Data records
'''

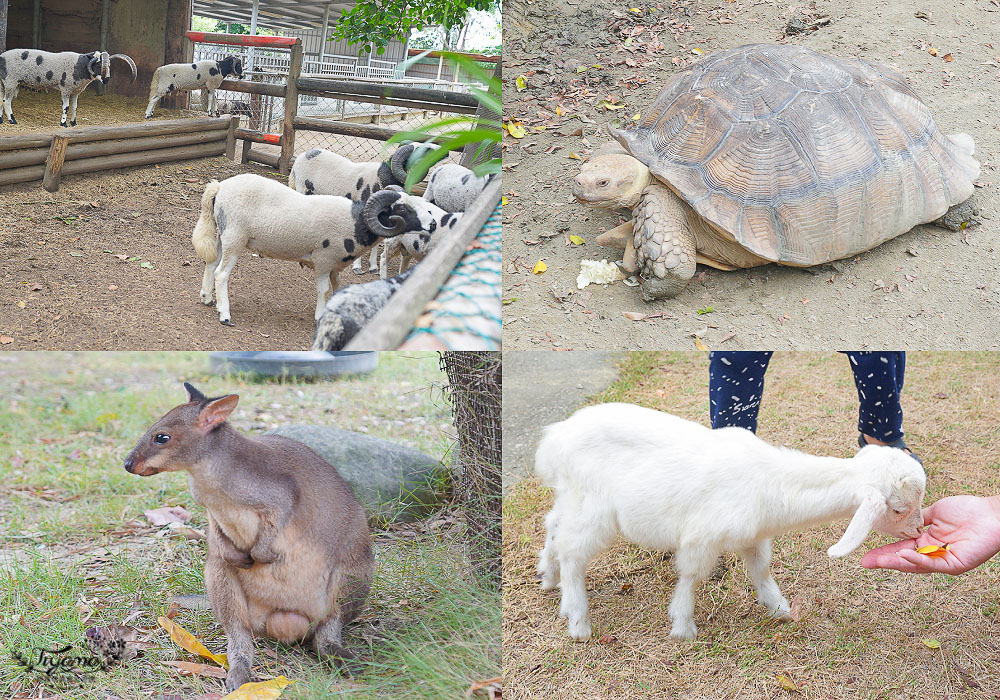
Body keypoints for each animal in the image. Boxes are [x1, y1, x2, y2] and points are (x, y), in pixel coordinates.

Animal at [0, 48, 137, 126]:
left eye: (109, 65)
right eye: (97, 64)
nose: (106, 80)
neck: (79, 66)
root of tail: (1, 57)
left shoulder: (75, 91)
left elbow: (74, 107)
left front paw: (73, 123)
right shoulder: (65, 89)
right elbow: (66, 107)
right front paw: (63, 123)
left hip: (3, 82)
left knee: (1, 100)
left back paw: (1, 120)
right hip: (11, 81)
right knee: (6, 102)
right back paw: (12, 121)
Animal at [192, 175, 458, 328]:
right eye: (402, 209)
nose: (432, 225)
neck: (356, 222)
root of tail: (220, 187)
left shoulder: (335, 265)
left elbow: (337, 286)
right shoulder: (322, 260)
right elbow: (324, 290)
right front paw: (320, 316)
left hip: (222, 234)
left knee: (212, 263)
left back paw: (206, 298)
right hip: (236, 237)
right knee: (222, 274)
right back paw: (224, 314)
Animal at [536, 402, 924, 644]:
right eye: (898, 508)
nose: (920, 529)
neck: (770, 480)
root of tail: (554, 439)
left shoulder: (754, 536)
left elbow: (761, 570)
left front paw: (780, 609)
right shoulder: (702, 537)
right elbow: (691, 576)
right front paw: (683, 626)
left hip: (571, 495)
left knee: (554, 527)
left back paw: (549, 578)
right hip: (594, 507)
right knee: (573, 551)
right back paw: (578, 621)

'''
'''

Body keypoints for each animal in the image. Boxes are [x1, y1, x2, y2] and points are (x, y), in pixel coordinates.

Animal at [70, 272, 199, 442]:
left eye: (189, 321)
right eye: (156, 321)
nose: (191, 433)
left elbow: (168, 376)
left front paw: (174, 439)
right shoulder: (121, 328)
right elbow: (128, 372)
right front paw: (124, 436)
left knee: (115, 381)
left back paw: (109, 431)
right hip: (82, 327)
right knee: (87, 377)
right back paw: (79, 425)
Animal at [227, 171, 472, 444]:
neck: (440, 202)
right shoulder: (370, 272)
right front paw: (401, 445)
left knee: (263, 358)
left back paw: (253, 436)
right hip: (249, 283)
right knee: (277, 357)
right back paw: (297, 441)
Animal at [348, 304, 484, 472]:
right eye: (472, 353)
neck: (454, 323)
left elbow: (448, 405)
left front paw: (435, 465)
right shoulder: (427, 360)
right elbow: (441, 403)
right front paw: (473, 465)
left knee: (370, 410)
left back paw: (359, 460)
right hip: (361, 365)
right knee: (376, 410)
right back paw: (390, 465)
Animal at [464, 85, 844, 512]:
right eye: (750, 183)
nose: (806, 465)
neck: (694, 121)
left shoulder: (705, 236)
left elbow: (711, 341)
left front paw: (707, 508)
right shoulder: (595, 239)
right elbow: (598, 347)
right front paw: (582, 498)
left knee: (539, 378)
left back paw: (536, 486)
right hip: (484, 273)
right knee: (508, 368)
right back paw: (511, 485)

'''

• _Exercise brief_:
Your answer should be the lines above, from the line containing "root of tail: (1, 57)" up to and including the line containing "right back paw: (578, 621)", reproduced exactly and with nothing else.

• _Response to the task_:
root of tail: (1, 57)
left shoulder: (75, 91)
left elbow: (74, 107)
left front paw: (73, 123)
right shoulder: (65, 89)
right elbow: (66, 107)
right front paw: (63, 123)
left hip: (3, 82)
left knee: (1, 100)
left back paw: (1, 120)
right hip: (11, 81)
right knee: (6, 102)
right back paw: (12, 121)
Animal at [192, 175, 458, 328]:
right eye: (402, 209)
nose: (432, 225)
neck: (356, 222)
root of tail: (220, 187)
left shoulder: (335, 265)
left elbow: (337, 286)
right shoulder: (322, 260)
right elbow: (324, 290)
right front paw: (320, 316)
left hip: (222, 234)
left knee: (212, 263)
left back paw: (206, 298)
right hip: (236, 237)
right knee: (222, 274)
right back paw: (224, 314)
Animal at [536, 402, 924, 644]:
right eye: (898, 508)
nose: (920, 529)
neck: (770, 480)
root of tail: (554, 439)
left shoulder: (754, 536)
left elbow: (761, 570)
left front paw: (780, 609)
right shoulder: (702, 537)
right elbow: (691, 576)
right front paw: (683, 626)
left hip: (571, 495)
left knee: (554, 527)
left back paw: (549, 578)
right hip: (594, 507)
right knee: (573, 551)
right back paw: (578, 621)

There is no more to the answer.